TASK LIST >>
A. According to the CFPB ruling discussion, what would be the correct remedy if the Vesting Clause itself is morally abhorrent?
B. Please extend the CFPB ruling discussion, picking up right after its final sentence.

EXERCISE PASSAGE >>
★ ★ ★ ★
What a legally nonsensical, morally abhorrent decision.

I mean, I also disagree with the decision on principle, but I wouldn't go that far. Perhaps it's morally abhorrent in furthering the unitary executive dogma, but if that's the case, then it's the Vesting Clause itself which is morally abhorrent here, in which case the correct remedy would be a constitutional amendment.

The clear issue here was that the CFPB had rule-making authority and enforcement power and a director that couldn't be removed at-will, which was unprecedented & didn't fall in line with the traditional scope of regulatory authority as based on the Vesting Clause: that "[t]he executive power shall be vested in a President of the United States." With that in mind, it's reasonable to not want an individual making political decisions that potentially tie the hands of the executive when the executive didn't appoint said individual. At least with a multimember board, power is diffused whereas the CFPB has just been run by a Director as its own fiefdom. That's really all there was to it.

At the end of the day, this decision is still legally sound because it was just the Supreme Court determining that Congress doesn't have the constitutional authority to create an executive agency headed by a single individual whom the President can't dismiss at-will, which is a reasonable determination given that the structure of the CFPB itself is reasonably objectionable in vesting so much authority in such a single individual who isn't accountable to the political process.
★ ★ ★ ★
Dataset records:
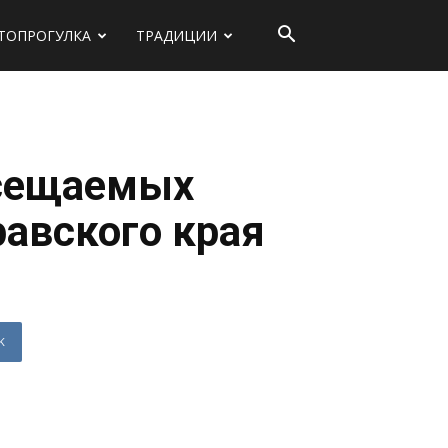
ТОПРОГУЛКА
ТРАДИЦИИ
осещаемых
авского края
K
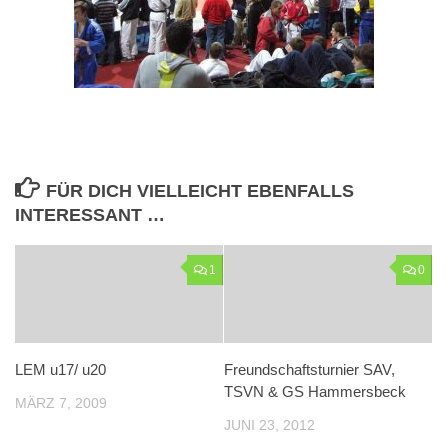
FÜR DICH VIELLEICHT EBENFALLS
INTERESSANT …
1
0
LEM u17/ u20
Freundschaftsturnier SAV,
TSVN & GS Hammersbeck
MÄRZ 7, 2009
JUNI 23, 2012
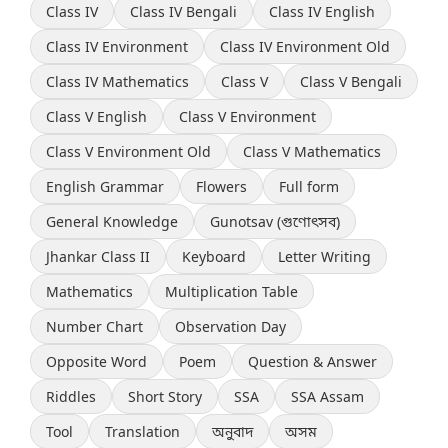
Class IV
Class IV Bengali
Class IV English
Class IV Environment
Class IV Environment Old
Class IV Mathematics
Class V
Class V Bengali
Class V English
Class V Environment
Class V Environment Old
Class V Mathematics
English Grammar
Flowers
Full form
General Knowledge
Gunotsav (গুণোৎসব)
Jhankar Class II
Keyboard
Letter Writing
Mathematics
Multiplication Table
Number Chart
Observation Day
Opposite Word
Poem
Question & Answer
Riddles
Short Story
SSA
SSA Assam
Tool
Translation
অনুবাদ
অসম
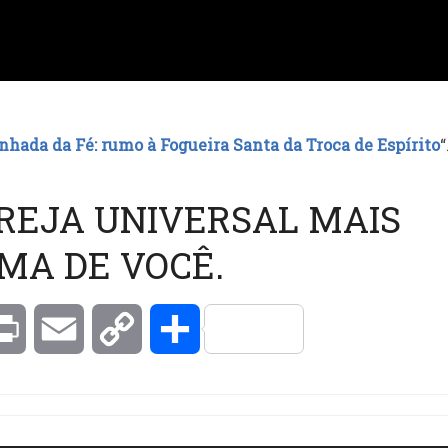
hada da Fé: rumo à Fogueira Santa da Troca de Espírito
“
REJA UNIVERSAL MAIS
MA DE VOCÊ.
kedIn
Print
Email
Copy
Compartilhar
Link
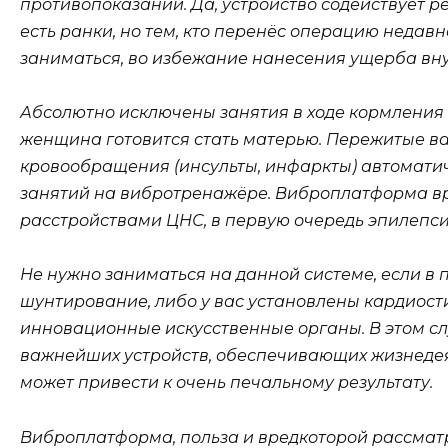
противопоказаний. Да, устройство содействует р
есть ранки, но тем, кто перенёс операцию недавн
заниматься, во избежание нанесения ущерба вн
Абсолютно исключены занятия в ходе кормления 
женщина готовится стать матерью. Пережитые в
кровообращения (инсульты, инфаркты) автомати
занятий на вибротренажёре. Виброплатформа вр
расстройствами ЦНС, в первую очередь эпилепси
Не нужно заниматься на данной системе, если в
шунтирование, либо у вас установлены кардиос
инновационные искусственные органы. В этом сл
важнейших устройств, обеспечивающих жизнедея
может привести к очень печальному результату.
Виброплатформа, польза и вредкоторой рассмат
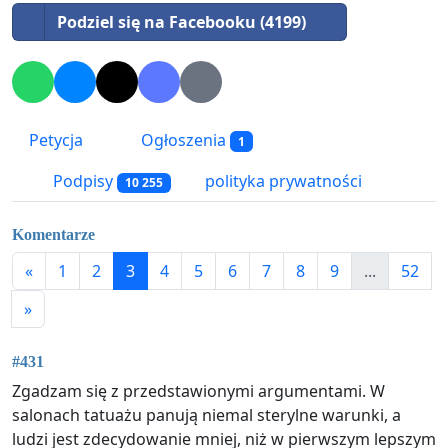
Podziel się na Facebooku (4199)
Petycja
Ogłoszenia
1
Podpisy
polityka prywatności
10 255
Komentarze
«
1
2
3
4
5
6
7
8
9
...
52
»
#431
Zgadzam się z przedstawionymi argumentami. W
salonach tatuażu panują niemal sterylne warunki, a
ludzi jest zdecydowanie mniej, niż w pierwszym lepszym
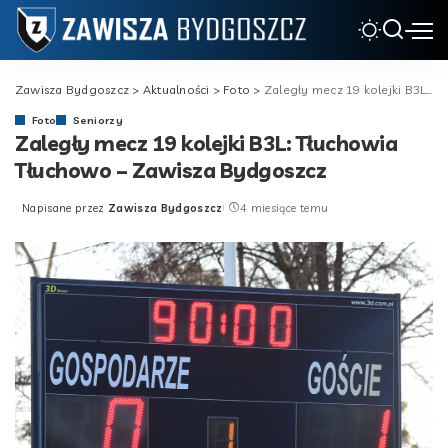
Zawisza Bydgoszcz
>
Aktualności
>
Foto
>
Zaległy mecz 19 kolejki B3L: Tłuchowia Tłuchowo – Zawisza Bydgoszcz
Foto
Seniorzy
Zaległy mecz 19 kolejki B3L: Tłuchowia
Tłuchowo – Zawisza Bydgoszcz
Napisane przez
Zawisza Bydgoszcz
4 miesiące temu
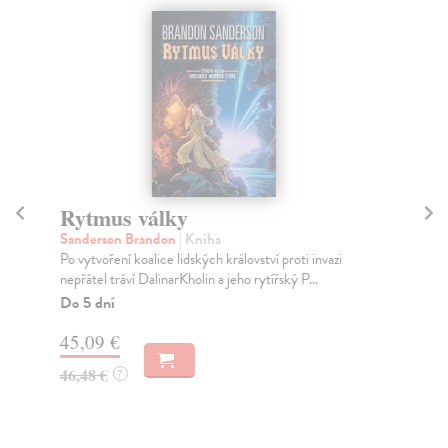
Rytmus války
K
Sanderson Brandon
| Kniha
St
Po vytvoření koalice lidských království proti invazi
Děj
nepřátel tráví DalinarKholin a jeho rytířský P...
čas
pře
Do 5 dní
Za
45,09 €
44
46,48 €
?
46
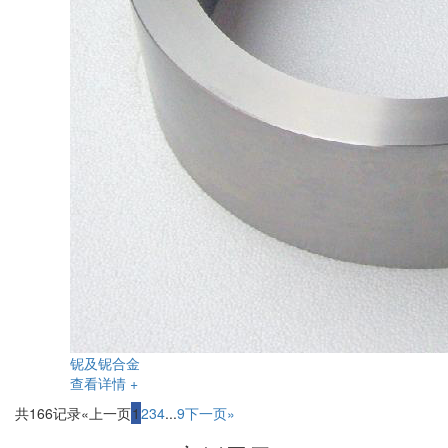
铌及铌合金
查看详情 +
共166记录
«上一页
1
2
3
4
...
9
下一页»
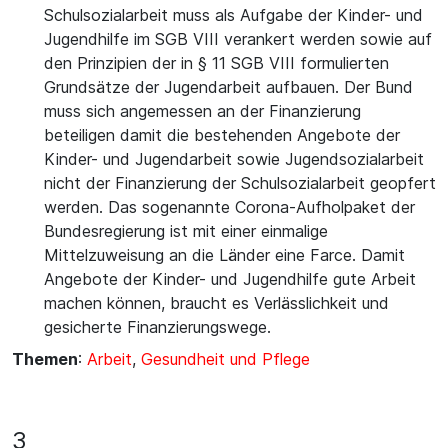
Schulsozialarbeit muss als Aufgabe der Kinder- und
Jugendhilfe im SGB VIII verankert werden sowie auf
den Prinzipien der in § 11 SGB VIII formulierten
Grundsätze der Jugendarbeit aufbauen. Der Bund
muss sich angemessen an der Finanzierung
beteiligen damit die bestehenden Angebote der
Kinder- und Jugendarbeit sowie Jugendsozialarbeit
nicht der Finanzierung der Schulsozialarbeit geopfert
werden. Das sogenannte Corona-Aufholpaket der
Bundesregierung ist mit einer einmalige
Mittelzuweisung an die Länder eine Farce. Damit
Angebote der Kinder- und Jugendhilfe gute Arbeit
machen können, braucht es Verlässlichkeit und
gesicherte Finanzierungswege.
Themen
:
Arbeit
,
Gesundheit und Pflege
3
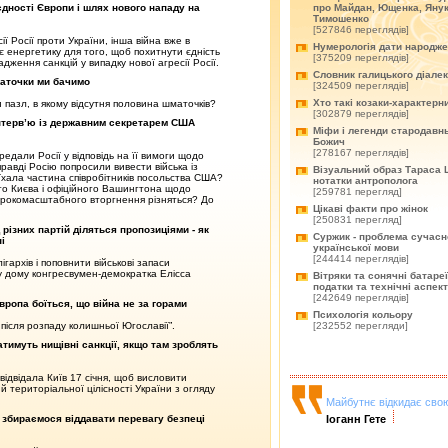
про Майдан, Ющенка, Янук
єдності Європи і шлях нового нападу на
Тимошенко
[527846 переглядів]
ії Росії проти України, інша війна вже в
Нумерологія дати народж
ує енергетику для того, щоб похитнути єдність
[375209 переглядів]
ження санкцій у випадку нової агресії Росії.
Словник галицького діале
маточки ми бачимо
[324509 переглядів]
Хто такі козаки-характерн
 пазл, в якому відсутня половина шматочків?
[302879 переглядів]
інтерв’ю із державним секретарем США
Міфи і легенди стародавнь
Божич
[278167 переглядів]
ередали Росії у відповідь на її вимоги щодо
авді Росію попросили вивести війська із
Візуальний образ Тараса 
иїхала частина співробітників посольства США?
нотатки антрополога
ного Києва і офіційного Вашингтона щодо
[259781 перегляд]
ирокомасштабного вторгнення різняться? До
Цікаві факти про жінок
[250831 перегляд]
різних партій діляться пропозиціями - як
Суржик - проблема сучасн
і
української мови
[244414 переглядів]
гархів і поповнити військові запаси
му дому конгресвумен-демократка Елісса
Вітряки та сонячні батареї
податки та технічні аспек
[242649 переглядів]
Європа боїться, що війна не за горами
Психологія кольору
[232552 перегляди]
 після розпаду колишньої Югославії”.
тимуть нищівні санкції, якщо там зроблять
відвідала Київ 17 січня, щоб висловити
й територіальної цілісності України з огляду
Майбутнє відкидає свою
Іоганн Гете
збираємося віддавати перевагу безпеці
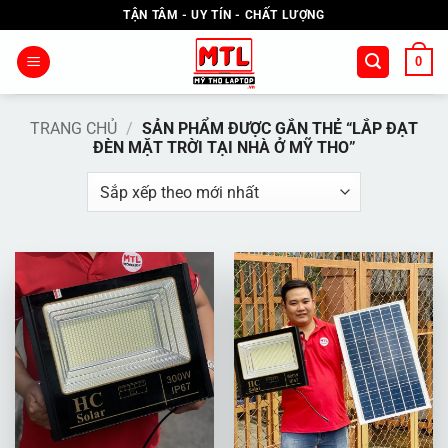
Bỏ
TẬN TÂM - UY TÍN - CHẤT LƯỢNG
qua
nội
0
dung
TRANG CHỦ
/
SẢN PHẨM ĐƯỢC GẮN THẺ “LẮP ĐẠT
ĐÈN MẶT TRỜI TẠI NHÀ Ở MỸ THO”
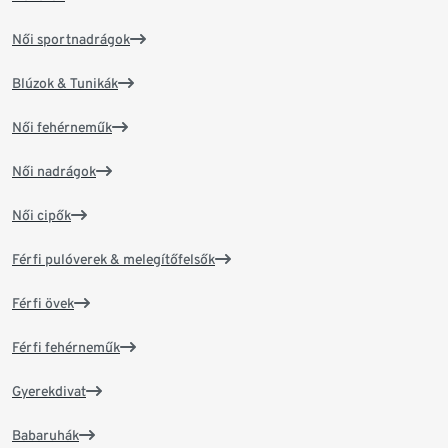
Női sportnadrágok
Blúzok & Tunikák
Női fehérneműk
Női nadrágok
Női cipők
Férfi pulóverek & melegítőfelsők
Férfi övek
Férfi fehérneműk
Gyerekdivat
Babaruhák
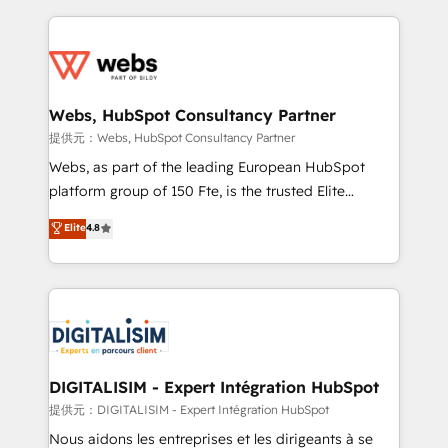
sales, and service hubs • Built-in flexibility for
adoption, sales process and marketing results.
startups to global brands
Services 📚 Onboarding your team to HubSpot for
the first time 🔧 Designing and optimising your
HubSpot set-up for better results 🌐 Website design
and build using HubSpot 🔌 Integrating HubSpot
Webs, HubSpot Consultancy Partner
with other systems 🎓 Training your teams to be
提供元：Webs, HubSpot Consultancy Partner
HubSpot pros 📊 Lead generation services using
Webs, as part of the leading European HubSpot
HubSpot Why us? - SIX HubSpot Accreditations -
platform group of 150 Fte, is the trusted Elite
awarded by HubSpot after a rigorous process for
HubSpot CRM Partner offering you a roadmap on
Elite
4.8
CRM, Solutions Architecture, Onboarding , Data
maximizing EBITDA and achieving Commercial
Migration, Custom Integration & Platform
Excellence. With our targeted processes, we
Enablement -Onboarded over 500 businesses to
strengthen your digital transformation and minimize
HubSpot -Top 1% of partners worldwide -In-house
costs. As HubSpot's Advanced Accredited CRM
team of 25+ experts Contact us today to help you
Implementation partner, we provide expertise to
get more from your investment in HubSpot.
drive your business forward. Since 2015 we are fully
www.bbdboom.com
dedicated to HubSpot and with an experienced
DIGITALISIM - Expert Intégration HubSpot
team (50+), we work with reputable companies in
提供元：DIGITALISIM - Expert Intégration HubSpot
B2B sectors such as manufacturing, SaaS and
Nous aidons les entreprises et les dirigeants à se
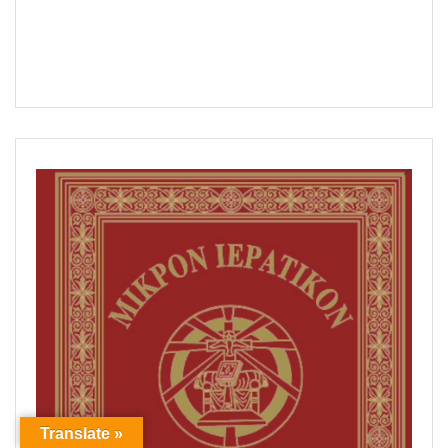
Translate »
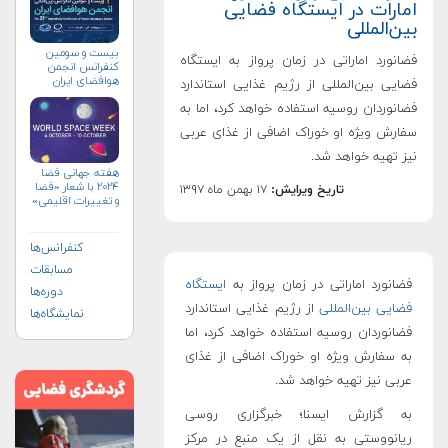
امارات در ایستگاه فضایی
بین‌المللی
بیست و سومین
فضانورد اماراتی در زمان پرواز به ایستگاه
کنفرانس انجمن
هوافضای ايران
فضایی بین‌المللی از رژیم غذایی استاندارد
(۱۴۰۴)
فضانوردان روسیه استفاده خواهد کرد، اما به
سفارش ویژه او خوراک اضافی از غذای عربی
نیز تهیه خواهد شد.
هفته جهانی فضا
۲۰۲۴ با شعار «فضا
تاریخ ویرایش:
۱۷ بهمن ماه ۱۳۹۷
و تغییرات اقلیمی»
(+پوستر)
کنفرانس‌ها
مسابقات
فضانورد اماراتی در زمان پرواز به
ایستگاه
دوره‌ها
فضایی بین‌المللی
از رژیم غذایی استاندارد
نمایشگاه‌ها
فضانوردان روسیه استفاده خواهد کرد، اما
به سفارش ویژه او خوراک اضافی از غذای
عربی نیز تهیه خواهد شد.
به گزارش ایسنا؛ خبرگزاری روسی
ریانووستی به نقل از یک منبع در مرکز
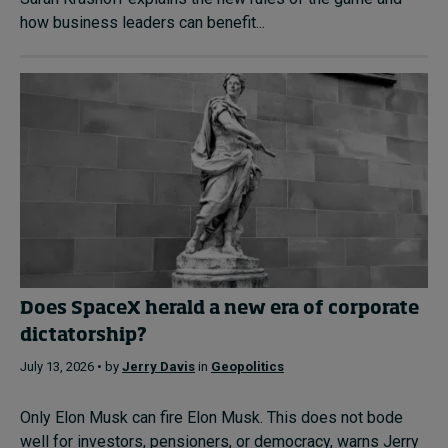
how business leaders can benefit...
Does SpaceX herald a new era of corporate
dictatorship?
July 13, 2026 • by
Jerry Davis
in
Geopolitics
Only Elon Musk can fire Elon Musk. This does not bode
well for investors, pensioners, or democracy, warns Jerry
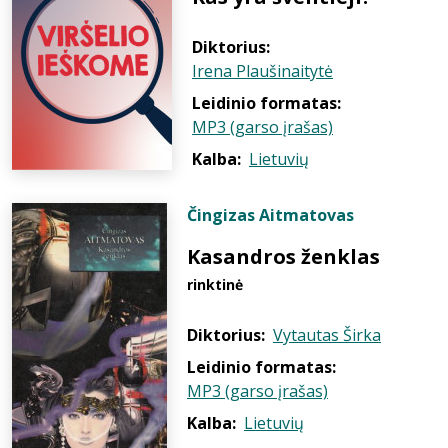
Diktorius:
Irena Plaušinaitytė
Leidinio formatas:
MP3 (garso įrašas)
Kalba:
Lietuvių
Čingizas Aitmatovas
Kasandros ženklas
rinktinė
Diktorius:
Vytautas Širka
Leidinio formatas:
MP3 (garso įrašas)
Kalba:
Lietuvių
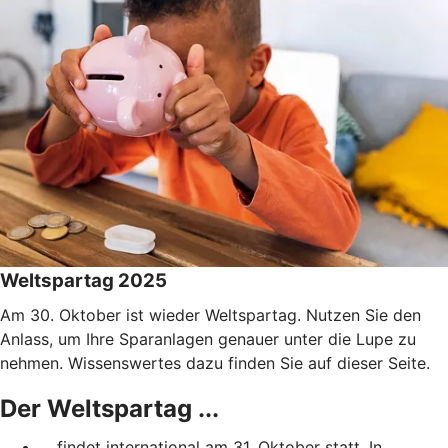
Weltspartag 2025
Am 30. Oktober ist wieder Weltspartag. Nutzen Sie den
Anlass, um Ihre Sparanlagen genauer unter die Lupe zu
nehmen. Wissenswertes dazu finden Sie auf dieser Seite.
Der Weltspartag ...
... findet international am 31. Oktober statt. In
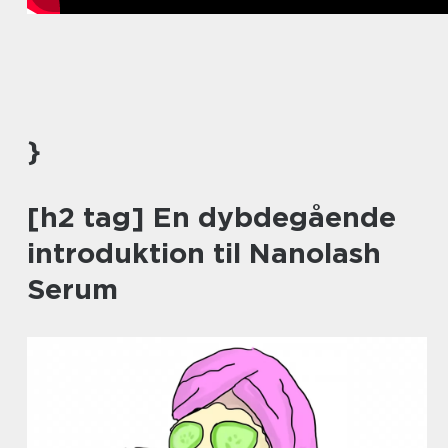
}
[h2 tag] En dybdegående
introduktion til Nanolash
Serum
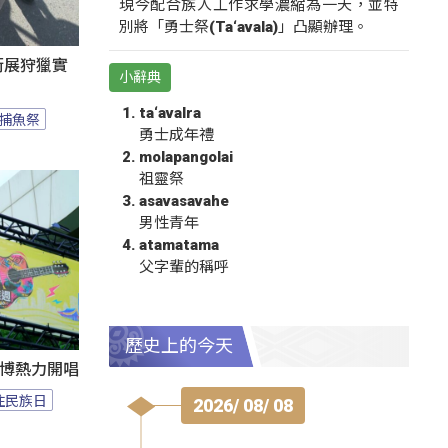
現今配合族人工作求學濃縮為一天，並特
別將「勇士祭(Ta‘avala)」凸顯辦理。
遊街展狩獵實
小辭典
ta‘avalra
捕魚祭
勇士成年禮
molapangolai
祖靈祭
asavasavahe
男性青年
atamatama
父字輩的稱呼
歷史上的今天
1花博熱力開唱
住民族日
2026/ 08/ 08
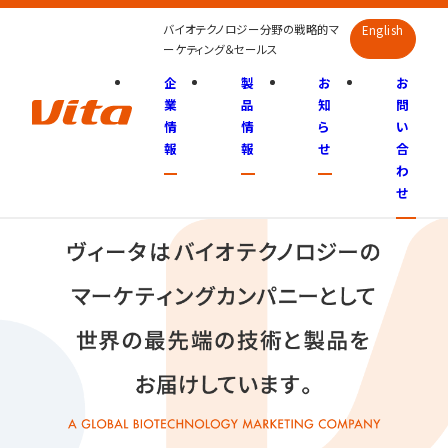
English
バイオテクノロジー分野の戦略的マ
English
ーケティング＆セールス
ホーム
企
製
お
お
業
品
知
問
企業情報
情
情
ら
い
報
報
せ
合
製品情報
わ
せ
お知らせ
お問い合わせ
コンプライアンス
プライバシーポリシー
贈収賄・腐敗防止禁止方針
行動規定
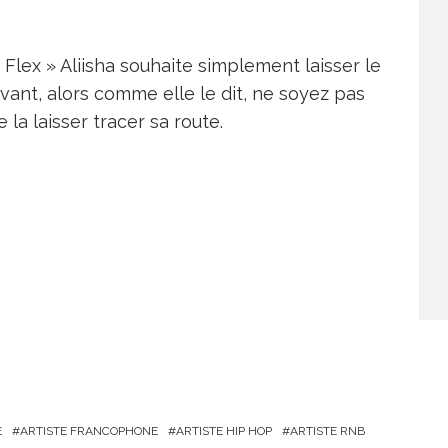
 Flex » Aliisha souhaite simplement laisser le
’avant, alors comme elle le dit, ne soyez pas
te la laisser tracer sa route.
E
ARTISTE FRANCOPHONE
ARTISTE HIP HOP
ARTISTE RNB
★ ★ ★ ★
TASK RESULTS >>
A. A constitutional amendment.

B.
That's a fair point. I do strongly disagree with this reading of the vesting clause. I'd argue that the nature of the executive power (which is about executing Congress' will) entails that even if the executive power is "vested" in the President, Congress is entitled to determine and circumscribe what that power entails. The President already possesses a check on Congress in the form of the legislative veto.

Nevertheless, I admit that calling the decision nonsensical was a bridge too far. I guess I'm just bitter that the Louisiana abortion decision (which, while I agree with it substantively, was decided on laughable grounds) is getting all the spotlight and earning Roberts more liberal brownie points, while the Court's broader project to remove all barriers on corporate overlordship over society continues apace.

Well it seems to me that Justices always get more liberal brownie points for social issues decisions than decisions on voting rights/criminal rights/economics.

Isn't Anthony Kennedy remembered more as "MARRIAGE EQUALITY GUY!!!" than as "the cuck who let all the corporations spend as they will in Citizens United"?